| Task description |
Every line that contains "worn" must be located and copied from the data.

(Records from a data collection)
----

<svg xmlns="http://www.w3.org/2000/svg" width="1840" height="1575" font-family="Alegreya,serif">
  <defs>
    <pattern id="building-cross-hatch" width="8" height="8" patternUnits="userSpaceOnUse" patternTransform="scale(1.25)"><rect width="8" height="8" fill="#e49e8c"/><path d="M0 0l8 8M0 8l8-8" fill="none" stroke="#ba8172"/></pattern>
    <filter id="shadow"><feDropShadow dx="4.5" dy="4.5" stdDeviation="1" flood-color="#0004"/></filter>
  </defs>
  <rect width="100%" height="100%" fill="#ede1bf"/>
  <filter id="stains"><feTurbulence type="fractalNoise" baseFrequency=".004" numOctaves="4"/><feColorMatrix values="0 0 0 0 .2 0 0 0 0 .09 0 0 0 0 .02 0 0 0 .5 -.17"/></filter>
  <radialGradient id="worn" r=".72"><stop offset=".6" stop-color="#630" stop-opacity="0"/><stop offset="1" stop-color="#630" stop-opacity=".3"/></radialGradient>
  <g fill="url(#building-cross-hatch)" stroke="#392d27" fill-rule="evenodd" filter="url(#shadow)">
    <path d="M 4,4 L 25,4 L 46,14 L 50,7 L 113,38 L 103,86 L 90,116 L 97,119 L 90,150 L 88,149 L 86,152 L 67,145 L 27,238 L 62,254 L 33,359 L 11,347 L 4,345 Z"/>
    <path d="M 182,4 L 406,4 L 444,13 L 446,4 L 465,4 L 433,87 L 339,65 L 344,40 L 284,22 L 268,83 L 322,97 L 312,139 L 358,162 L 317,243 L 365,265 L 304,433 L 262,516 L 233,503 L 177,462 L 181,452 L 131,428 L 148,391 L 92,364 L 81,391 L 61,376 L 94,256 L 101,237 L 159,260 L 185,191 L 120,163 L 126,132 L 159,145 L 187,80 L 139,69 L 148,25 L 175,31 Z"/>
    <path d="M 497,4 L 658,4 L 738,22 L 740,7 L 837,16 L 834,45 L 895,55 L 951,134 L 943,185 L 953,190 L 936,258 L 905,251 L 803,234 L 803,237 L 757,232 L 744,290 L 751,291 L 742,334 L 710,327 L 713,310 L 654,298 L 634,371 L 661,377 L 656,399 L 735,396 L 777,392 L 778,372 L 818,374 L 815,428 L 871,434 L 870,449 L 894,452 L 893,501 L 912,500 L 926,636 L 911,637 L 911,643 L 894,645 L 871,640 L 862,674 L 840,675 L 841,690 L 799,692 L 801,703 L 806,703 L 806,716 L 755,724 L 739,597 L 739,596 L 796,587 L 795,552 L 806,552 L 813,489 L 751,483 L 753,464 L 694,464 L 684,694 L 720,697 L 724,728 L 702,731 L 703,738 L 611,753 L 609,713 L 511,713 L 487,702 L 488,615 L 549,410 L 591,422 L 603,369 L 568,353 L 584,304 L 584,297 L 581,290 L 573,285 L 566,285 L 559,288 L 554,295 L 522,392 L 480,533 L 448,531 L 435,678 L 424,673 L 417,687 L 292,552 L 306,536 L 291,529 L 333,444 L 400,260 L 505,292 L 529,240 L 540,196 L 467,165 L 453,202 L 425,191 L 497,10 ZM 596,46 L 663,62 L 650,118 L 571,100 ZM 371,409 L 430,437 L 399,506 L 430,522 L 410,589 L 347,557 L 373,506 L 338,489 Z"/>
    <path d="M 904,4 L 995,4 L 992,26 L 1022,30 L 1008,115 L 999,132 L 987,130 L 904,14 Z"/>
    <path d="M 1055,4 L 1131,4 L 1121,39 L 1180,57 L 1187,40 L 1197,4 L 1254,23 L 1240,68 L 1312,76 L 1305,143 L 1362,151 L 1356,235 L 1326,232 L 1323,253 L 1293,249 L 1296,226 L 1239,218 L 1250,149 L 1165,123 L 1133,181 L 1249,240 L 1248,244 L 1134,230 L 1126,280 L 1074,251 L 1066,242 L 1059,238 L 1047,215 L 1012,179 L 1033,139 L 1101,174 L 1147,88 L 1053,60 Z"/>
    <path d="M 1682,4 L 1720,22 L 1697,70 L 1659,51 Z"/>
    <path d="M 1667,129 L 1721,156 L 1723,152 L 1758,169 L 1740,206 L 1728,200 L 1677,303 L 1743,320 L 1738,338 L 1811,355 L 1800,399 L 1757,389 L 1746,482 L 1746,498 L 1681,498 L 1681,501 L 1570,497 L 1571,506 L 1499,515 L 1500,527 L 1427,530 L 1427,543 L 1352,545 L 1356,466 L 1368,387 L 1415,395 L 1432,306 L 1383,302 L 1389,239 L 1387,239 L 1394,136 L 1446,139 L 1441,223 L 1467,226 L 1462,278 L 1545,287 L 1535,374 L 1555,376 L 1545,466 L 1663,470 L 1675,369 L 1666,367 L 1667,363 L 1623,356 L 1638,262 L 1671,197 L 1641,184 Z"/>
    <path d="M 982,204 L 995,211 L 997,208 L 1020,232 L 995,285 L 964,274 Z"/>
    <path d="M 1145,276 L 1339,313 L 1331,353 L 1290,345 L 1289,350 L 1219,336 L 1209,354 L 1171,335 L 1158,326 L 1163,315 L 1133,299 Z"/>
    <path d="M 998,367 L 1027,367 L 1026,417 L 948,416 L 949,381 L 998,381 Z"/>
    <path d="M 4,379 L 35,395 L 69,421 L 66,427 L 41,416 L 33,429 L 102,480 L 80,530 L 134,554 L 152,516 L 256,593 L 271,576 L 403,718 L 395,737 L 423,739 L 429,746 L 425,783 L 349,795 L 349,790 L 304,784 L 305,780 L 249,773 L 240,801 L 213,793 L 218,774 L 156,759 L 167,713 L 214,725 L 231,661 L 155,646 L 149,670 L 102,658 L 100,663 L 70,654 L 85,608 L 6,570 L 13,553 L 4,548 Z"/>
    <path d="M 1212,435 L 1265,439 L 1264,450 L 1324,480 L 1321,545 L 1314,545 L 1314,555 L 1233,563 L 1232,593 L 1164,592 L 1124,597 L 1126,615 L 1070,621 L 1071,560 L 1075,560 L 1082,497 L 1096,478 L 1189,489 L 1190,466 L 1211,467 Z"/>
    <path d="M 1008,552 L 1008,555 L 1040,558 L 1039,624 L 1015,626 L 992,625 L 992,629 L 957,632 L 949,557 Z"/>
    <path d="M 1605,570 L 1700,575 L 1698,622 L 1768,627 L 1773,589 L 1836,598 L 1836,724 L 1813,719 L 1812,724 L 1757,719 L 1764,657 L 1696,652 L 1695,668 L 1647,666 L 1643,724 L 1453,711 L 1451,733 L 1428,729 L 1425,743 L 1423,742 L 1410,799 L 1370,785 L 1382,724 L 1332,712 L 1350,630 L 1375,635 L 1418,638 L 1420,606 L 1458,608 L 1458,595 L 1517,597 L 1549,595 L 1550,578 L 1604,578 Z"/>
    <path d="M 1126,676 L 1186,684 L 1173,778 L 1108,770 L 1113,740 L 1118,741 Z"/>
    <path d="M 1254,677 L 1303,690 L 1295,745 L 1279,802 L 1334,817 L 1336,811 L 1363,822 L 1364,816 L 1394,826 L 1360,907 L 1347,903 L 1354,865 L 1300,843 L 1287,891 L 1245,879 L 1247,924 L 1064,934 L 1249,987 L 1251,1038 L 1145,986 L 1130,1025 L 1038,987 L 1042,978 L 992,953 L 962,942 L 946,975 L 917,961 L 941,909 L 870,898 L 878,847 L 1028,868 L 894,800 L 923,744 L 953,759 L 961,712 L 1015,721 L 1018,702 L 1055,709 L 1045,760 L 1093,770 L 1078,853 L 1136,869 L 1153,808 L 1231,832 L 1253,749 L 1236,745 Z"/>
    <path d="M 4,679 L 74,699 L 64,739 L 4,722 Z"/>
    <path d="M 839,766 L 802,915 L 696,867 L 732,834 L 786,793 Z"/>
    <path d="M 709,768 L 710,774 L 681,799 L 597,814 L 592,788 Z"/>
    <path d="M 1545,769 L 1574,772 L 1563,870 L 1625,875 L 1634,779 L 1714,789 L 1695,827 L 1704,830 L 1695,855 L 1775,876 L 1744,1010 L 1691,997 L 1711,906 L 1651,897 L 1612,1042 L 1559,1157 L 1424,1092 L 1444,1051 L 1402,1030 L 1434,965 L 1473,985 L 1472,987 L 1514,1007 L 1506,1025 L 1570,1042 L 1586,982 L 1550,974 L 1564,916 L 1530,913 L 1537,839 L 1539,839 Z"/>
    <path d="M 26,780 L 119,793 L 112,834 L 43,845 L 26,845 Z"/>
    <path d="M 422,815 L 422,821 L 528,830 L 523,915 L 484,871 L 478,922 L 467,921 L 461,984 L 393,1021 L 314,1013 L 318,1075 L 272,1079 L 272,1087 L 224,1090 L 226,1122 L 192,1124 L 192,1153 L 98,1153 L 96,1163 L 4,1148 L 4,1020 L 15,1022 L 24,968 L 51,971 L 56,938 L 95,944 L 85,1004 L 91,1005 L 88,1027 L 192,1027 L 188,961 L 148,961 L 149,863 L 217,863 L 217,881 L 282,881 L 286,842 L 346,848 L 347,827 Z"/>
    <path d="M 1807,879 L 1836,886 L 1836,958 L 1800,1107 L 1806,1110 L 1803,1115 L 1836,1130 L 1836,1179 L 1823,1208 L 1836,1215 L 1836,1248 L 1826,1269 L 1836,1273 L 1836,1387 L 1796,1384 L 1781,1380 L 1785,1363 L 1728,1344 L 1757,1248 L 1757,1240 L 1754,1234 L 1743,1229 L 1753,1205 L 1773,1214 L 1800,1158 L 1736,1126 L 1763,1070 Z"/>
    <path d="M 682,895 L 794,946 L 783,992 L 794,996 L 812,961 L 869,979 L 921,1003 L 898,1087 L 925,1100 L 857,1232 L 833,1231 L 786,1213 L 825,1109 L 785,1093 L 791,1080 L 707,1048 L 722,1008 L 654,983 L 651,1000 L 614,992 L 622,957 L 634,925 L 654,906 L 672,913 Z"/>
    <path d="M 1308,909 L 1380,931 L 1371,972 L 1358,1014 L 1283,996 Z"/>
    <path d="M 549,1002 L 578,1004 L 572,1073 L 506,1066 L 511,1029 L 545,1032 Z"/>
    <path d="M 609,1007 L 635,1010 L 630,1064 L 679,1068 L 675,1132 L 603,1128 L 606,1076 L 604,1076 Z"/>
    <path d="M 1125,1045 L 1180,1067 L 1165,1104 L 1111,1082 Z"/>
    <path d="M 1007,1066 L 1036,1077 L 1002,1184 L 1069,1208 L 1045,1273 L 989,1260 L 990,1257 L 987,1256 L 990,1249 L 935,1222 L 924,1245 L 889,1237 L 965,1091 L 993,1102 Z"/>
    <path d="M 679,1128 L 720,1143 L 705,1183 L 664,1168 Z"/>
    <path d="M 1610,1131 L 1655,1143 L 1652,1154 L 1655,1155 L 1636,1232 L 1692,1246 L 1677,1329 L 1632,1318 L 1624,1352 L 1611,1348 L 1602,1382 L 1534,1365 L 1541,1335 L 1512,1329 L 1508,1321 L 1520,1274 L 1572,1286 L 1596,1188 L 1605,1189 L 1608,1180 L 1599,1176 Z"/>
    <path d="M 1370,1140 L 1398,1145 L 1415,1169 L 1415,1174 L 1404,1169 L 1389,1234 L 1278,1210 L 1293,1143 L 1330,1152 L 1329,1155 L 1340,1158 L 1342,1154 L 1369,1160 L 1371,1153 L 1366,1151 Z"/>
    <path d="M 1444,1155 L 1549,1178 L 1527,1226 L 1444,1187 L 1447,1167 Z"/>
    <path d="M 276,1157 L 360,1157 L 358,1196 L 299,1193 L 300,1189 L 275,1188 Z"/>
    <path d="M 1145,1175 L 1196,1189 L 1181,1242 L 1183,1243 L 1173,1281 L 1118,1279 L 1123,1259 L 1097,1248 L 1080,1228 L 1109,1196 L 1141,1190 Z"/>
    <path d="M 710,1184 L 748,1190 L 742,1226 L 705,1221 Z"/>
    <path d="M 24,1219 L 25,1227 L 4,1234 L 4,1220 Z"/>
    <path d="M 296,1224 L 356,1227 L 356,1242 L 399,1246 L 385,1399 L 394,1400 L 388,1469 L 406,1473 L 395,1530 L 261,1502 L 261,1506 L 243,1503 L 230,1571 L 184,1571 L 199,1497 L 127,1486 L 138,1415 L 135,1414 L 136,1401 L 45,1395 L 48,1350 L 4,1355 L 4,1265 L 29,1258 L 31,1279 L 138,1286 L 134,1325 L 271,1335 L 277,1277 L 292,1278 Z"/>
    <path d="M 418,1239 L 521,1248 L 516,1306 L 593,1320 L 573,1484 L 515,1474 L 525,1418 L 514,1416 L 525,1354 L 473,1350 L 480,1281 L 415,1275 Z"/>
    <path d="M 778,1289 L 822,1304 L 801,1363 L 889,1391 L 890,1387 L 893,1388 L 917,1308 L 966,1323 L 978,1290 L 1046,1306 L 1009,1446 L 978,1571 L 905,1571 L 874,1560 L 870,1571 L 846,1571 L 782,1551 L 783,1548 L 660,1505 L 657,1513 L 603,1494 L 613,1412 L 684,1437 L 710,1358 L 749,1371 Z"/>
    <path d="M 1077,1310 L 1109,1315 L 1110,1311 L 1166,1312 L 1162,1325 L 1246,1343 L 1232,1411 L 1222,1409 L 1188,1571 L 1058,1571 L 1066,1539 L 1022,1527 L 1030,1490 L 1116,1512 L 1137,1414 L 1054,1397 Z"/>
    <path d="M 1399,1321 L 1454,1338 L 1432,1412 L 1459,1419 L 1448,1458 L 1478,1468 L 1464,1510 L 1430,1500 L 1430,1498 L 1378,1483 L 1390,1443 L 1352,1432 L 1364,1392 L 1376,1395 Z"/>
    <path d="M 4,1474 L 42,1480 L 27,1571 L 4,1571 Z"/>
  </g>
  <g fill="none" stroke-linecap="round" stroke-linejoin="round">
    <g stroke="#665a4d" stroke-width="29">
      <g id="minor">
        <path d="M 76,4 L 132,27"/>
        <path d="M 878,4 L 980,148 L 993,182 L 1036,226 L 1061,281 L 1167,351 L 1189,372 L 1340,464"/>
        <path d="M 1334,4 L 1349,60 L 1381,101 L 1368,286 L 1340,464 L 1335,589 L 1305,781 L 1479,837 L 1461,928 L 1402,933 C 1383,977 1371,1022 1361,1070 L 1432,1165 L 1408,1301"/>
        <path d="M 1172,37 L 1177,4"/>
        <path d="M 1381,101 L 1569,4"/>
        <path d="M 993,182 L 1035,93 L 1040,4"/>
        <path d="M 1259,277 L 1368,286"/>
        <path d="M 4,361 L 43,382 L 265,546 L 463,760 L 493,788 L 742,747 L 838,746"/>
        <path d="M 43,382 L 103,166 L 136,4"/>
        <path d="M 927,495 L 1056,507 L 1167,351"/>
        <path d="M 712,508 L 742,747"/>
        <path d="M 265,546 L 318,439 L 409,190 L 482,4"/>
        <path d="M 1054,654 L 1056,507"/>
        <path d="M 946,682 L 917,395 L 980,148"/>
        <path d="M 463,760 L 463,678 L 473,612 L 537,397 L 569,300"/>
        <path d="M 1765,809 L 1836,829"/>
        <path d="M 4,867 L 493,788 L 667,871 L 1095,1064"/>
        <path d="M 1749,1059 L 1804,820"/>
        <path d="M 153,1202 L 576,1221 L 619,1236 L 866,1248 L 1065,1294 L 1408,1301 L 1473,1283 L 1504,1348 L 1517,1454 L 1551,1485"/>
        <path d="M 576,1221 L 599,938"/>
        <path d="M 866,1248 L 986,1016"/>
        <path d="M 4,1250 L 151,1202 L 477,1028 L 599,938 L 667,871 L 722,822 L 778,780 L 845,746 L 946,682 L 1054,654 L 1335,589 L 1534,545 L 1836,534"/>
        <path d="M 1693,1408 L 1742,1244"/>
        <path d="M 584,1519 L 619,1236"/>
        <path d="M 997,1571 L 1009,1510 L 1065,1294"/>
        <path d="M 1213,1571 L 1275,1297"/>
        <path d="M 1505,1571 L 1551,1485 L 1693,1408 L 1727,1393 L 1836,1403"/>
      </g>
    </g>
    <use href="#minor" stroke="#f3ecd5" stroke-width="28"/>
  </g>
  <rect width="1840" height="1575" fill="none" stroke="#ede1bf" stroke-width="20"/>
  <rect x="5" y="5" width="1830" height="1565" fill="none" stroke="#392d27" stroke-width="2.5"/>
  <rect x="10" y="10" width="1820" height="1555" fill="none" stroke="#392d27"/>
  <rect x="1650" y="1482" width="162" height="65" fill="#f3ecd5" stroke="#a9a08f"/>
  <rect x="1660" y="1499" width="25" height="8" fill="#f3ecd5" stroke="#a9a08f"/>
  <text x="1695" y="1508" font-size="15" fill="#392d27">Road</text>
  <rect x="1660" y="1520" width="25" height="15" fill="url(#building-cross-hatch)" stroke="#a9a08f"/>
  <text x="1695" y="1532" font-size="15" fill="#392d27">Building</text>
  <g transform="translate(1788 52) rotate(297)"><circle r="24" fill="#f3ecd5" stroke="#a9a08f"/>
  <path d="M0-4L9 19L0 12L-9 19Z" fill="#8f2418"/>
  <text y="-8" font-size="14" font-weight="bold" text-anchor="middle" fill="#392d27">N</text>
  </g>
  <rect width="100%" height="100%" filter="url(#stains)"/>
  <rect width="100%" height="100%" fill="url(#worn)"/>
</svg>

----

| Exercise answer |
  <radialGradient id="worn" r=".72"><stop offset=".6" stop-color="#630" stop-opacity="0"/><stop offset="1" stop-color="#630" stop-opacity=".3"/></radialGradient>
  <rect width="100%" height="100%" fill="url(#worn)"/>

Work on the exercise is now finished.